Adams' last of 10 assists was an alley-oop pass to forward Tom Hammonds for a dunk. It gave the Bullets (4-5) a 112-107 lead with two minutes left. The Nets (1-6), who have not won since beating the Charlotte Hornets in their road opener Nov. 2, never drew closer than three points in the closing minutes.

It has been a tough indoctrination into the NBA for Anderson, who missed all of training camp while holding out for a five-year, $14.5 million. Since breaking in, he has had to go against Isiah Thomas, John Stockton and now Adams, three of the game's elite little men.

"He's a great little player," said Anderson, who contributed 11 points and five assists in 26 minutes, but was victimized by Adams in overtime.

Anderson had given the Nets a final chance for victory by hitting a floater in the lane to make it 114-111 with 43 seconds remaining. But Adams answered with the game-clincher, rubbing off Anderson on a pick by center Pervis Ellison, then driving to the basket for a layup with 23 seconds left.

"What more can I say about the guy?" said Bullets coach Wes Unseld, responding to a question about Adams, who is averaging 27.7 points and 10.3 assists for the injury-riddled Bullets. "He's just awesome."

Nets coach Bill Fitch seemed equally impressed.

"Adams was dynamite even before he got into overtime," said Fitch. "We didn't cover him well man-to-man. I don't know how many times we talked about 'no layups for Adams.' But he kept burning our guards because the big men didn't help out defensively."

For a change, Adams and the consistent Ellison (22 points, 11 rebounds) received significant help from their supporting cast.

Rookie forward Larry Stewart of Coppin State turned in his second strong effort as a starter, contributing 17 points and five rebounds. Forward Tom Hammonds, replacing injured Harvey Grant (foot), scored 21 points, and reserve guard A.J. English ended a five-game shooting slump in which he had shot less than 30 percent by hitting 11 of 19 for 22 points.

English's effort was the most encouraging for the Bullets, who have recorded three of their four victories on the road. They did not win their third road game last year until Dec. 22.

"I'd gotten real tentative because I wasn't hitting my shots," said the second-year guard from Virginia Union. "But coach Unseld told me, 'Just play your game and don't worry if you miss.'

"Tonight, I just got into the offensive flow and didn't force anything," English said. "I just hope the slump is behind me."

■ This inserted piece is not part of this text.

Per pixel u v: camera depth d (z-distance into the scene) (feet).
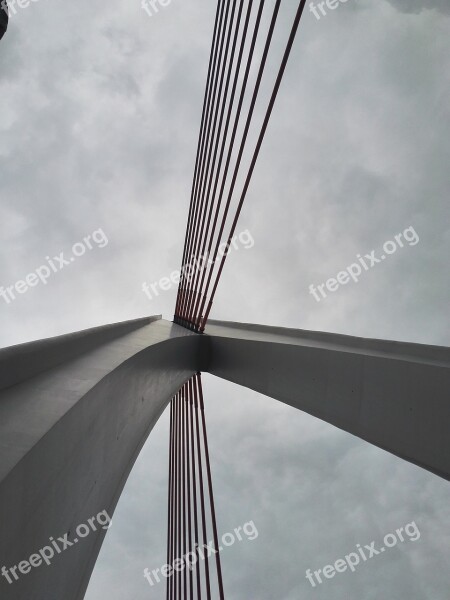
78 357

English, Hammonds, David Wingate and backup point guard Andre Turner spearheaded the Bullets' second unit in the third quarter when they overcame a 63-58 deficit and created a 91-86 lead with seven minutes left in regulation.

The Nets offense suffered after star power forward Derrick Coleman jammed his ankle early in the second half and retired for the night. It allowed the Bullets to double-down on Sam Bowie in the low post.

"That second unit played real well and gave Michael and me a chance to catch our breath," said Ellison. "We had a lot of energy left for the last five minutes of regulation and the overtime period."

The Bullets seemed in control when English made a running one-hander for a 101-97 lead with 77 seconds left. But Mookie Blaylock (21 points, eight assists) tied it with a jump shot and a pair of free throws.

Then it was the Nets who had a chance to win it after Bowie rejected a driving shot by Stewart. But with six seconds left on the clock, the Nets never got their fast break in gear and failed to get off a final attempt.